Sure, you'll do that. Just as soon as you get home late because of that very important (read "boring") meeting, help the kids with some homework, run to the store and the cleaners, get some money from the local ATM machine, get some gas, go back home, and return a few calls. No problem. You probably have a whole 15 seconds of free time so far this week!

Look, I'm a parent and I know where your coming from.

Fortunately, I'm not advocating that you spend lots of time working with your child. I'm just suggesting that you spend a little time up front, soon after you give the scope. If you don't, you increase the chances that your child will become frustrated and lose interest and will come back to you in a few weeks saying, "I'm bored. There's nothing to do."

That's the wonderful thing about a hobby. If your child gets truly interested in astronomy, it will provide plenty of entertainment and education. Some kids get interested enough to start making their own telescopes. If that happens at your house, you can forget having to drive your kid to soccer lessons, gymnastics lessons, swimming lessons, golf lessons, and all those other commitments that steal hours from your day. Astronomy is a hobby that can be enjoyed at home.

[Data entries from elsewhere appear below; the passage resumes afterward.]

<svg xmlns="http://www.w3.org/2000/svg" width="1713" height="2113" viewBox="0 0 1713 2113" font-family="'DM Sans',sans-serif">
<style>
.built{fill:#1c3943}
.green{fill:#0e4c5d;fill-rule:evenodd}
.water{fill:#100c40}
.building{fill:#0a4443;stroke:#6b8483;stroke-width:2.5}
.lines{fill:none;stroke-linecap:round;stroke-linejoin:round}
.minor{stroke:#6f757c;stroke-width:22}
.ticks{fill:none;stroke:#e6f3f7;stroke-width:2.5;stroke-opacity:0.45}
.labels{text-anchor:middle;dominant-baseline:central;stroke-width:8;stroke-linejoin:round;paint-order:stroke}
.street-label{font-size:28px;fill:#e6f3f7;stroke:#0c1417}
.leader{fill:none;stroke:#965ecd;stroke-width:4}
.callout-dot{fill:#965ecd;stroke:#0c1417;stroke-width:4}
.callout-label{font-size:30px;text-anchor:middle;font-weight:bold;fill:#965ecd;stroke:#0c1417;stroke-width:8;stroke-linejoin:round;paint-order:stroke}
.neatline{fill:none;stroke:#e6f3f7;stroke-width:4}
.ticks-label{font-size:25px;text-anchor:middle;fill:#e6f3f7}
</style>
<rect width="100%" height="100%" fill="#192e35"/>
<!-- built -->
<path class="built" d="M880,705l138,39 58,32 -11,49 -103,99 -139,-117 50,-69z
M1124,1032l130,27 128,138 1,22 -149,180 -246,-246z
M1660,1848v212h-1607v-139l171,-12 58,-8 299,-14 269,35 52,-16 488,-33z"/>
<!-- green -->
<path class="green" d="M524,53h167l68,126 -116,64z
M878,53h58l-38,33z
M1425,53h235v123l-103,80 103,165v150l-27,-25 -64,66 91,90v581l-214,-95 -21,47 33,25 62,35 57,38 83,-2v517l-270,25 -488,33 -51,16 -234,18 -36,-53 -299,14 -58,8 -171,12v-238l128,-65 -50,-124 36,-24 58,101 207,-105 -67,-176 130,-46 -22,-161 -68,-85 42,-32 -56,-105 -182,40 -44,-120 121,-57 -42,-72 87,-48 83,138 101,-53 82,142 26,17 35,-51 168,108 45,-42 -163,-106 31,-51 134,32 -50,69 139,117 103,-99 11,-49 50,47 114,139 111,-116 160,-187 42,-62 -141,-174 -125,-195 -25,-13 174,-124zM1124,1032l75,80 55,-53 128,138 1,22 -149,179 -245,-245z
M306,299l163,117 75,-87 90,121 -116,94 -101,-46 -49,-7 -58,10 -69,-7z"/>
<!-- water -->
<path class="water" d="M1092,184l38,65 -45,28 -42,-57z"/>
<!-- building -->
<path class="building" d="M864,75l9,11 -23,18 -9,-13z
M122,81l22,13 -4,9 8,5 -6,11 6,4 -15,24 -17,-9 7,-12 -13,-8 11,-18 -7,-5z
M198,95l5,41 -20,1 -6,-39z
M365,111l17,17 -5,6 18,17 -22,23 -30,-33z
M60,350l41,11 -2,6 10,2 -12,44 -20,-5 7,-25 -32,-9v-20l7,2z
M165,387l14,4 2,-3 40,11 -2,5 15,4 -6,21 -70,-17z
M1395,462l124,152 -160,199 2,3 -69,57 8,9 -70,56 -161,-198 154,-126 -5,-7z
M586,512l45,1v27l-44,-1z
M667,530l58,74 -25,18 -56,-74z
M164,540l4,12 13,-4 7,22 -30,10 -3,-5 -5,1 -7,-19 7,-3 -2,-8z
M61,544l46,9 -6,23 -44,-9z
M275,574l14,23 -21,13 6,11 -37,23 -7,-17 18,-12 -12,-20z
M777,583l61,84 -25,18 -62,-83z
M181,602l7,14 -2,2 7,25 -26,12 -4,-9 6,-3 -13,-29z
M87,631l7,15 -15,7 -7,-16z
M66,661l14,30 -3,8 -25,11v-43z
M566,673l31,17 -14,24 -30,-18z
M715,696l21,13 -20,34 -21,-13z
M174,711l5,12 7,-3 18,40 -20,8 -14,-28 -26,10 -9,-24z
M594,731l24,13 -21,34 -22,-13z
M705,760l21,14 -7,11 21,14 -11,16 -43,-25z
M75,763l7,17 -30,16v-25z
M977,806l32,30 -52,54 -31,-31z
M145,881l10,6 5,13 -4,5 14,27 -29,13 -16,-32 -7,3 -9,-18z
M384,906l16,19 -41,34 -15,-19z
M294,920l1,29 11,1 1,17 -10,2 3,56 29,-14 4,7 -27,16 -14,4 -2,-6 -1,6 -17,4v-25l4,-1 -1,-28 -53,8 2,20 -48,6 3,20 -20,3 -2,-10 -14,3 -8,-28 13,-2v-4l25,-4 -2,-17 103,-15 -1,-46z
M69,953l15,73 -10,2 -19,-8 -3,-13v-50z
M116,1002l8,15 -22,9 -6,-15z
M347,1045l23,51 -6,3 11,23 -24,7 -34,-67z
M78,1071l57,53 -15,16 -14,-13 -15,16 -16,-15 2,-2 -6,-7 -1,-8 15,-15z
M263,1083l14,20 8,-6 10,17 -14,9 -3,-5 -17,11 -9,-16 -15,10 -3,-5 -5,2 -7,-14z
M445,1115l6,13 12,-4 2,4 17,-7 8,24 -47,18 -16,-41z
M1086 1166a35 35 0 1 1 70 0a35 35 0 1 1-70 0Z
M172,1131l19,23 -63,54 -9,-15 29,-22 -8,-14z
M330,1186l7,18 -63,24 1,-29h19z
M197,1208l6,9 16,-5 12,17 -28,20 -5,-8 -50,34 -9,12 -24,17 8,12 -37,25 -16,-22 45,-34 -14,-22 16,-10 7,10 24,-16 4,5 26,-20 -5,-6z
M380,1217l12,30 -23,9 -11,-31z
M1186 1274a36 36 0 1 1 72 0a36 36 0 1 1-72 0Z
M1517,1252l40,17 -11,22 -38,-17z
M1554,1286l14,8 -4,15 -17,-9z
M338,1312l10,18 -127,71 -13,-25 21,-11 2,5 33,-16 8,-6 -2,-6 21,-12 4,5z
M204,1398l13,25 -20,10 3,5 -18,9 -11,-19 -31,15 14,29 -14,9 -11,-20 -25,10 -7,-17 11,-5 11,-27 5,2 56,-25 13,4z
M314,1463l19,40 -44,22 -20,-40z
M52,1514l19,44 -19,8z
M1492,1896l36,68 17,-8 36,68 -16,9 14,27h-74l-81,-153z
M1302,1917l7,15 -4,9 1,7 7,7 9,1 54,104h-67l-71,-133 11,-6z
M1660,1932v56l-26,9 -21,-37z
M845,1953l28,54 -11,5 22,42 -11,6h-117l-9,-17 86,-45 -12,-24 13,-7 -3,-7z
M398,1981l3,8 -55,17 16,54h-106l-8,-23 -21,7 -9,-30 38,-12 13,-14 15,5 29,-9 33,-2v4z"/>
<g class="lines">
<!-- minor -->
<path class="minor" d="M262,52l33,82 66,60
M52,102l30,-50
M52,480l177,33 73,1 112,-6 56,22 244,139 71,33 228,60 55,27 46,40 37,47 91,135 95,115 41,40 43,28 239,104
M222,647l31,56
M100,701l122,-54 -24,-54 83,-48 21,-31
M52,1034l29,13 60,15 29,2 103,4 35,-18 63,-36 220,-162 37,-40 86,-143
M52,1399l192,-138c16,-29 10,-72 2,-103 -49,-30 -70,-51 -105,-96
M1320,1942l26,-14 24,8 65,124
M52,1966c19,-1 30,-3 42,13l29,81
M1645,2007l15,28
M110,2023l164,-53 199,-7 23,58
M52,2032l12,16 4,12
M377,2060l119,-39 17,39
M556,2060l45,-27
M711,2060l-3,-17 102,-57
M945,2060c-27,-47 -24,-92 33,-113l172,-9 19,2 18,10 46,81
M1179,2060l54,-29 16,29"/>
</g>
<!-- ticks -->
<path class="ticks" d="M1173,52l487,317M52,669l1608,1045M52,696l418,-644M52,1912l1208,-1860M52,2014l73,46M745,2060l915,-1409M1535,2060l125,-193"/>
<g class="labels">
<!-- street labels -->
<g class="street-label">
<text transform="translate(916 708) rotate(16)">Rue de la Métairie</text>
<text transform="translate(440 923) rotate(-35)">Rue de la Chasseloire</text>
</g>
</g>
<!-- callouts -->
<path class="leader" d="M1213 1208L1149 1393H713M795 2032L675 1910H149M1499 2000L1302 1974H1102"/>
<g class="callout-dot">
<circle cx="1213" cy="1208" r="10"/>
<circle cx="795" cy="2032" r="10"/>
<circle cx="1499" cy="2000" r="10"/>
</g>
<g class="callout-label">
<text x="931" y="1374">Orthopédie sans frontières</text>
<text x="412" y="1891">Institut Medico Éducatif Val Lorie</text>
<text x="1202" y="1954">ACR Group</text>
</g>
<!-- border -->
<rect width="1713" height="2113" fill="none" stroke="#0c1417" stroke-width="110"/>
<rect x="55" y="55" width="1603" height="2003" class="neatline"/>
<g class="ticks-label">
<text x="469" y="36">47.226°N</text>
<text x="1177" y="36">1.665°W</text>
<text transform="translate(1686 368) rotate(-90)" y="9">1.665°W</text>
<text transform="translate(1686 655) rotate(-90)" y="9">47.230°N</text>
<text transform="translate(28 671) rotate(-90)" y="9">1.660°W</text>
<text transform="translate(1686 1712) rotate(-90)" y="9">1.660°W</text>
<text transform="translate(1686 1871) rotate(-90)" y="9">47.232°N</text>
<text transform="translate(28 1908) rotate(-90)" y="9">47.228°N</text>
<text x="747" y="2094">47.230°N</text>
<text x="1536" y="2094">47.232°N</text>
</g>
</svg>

And it even provides entertainment when the skies are cloudy. The Internet has vast resources available. There are books and magazines to be read, catalogs to be browsed, observations to be planned.

Naturally, it's a gamble. Your child may lose interest anyway. But even if that happens, both of you probably learned a fair amount. And you may have even had a bit of quality time together. It's so crazy, it just might work!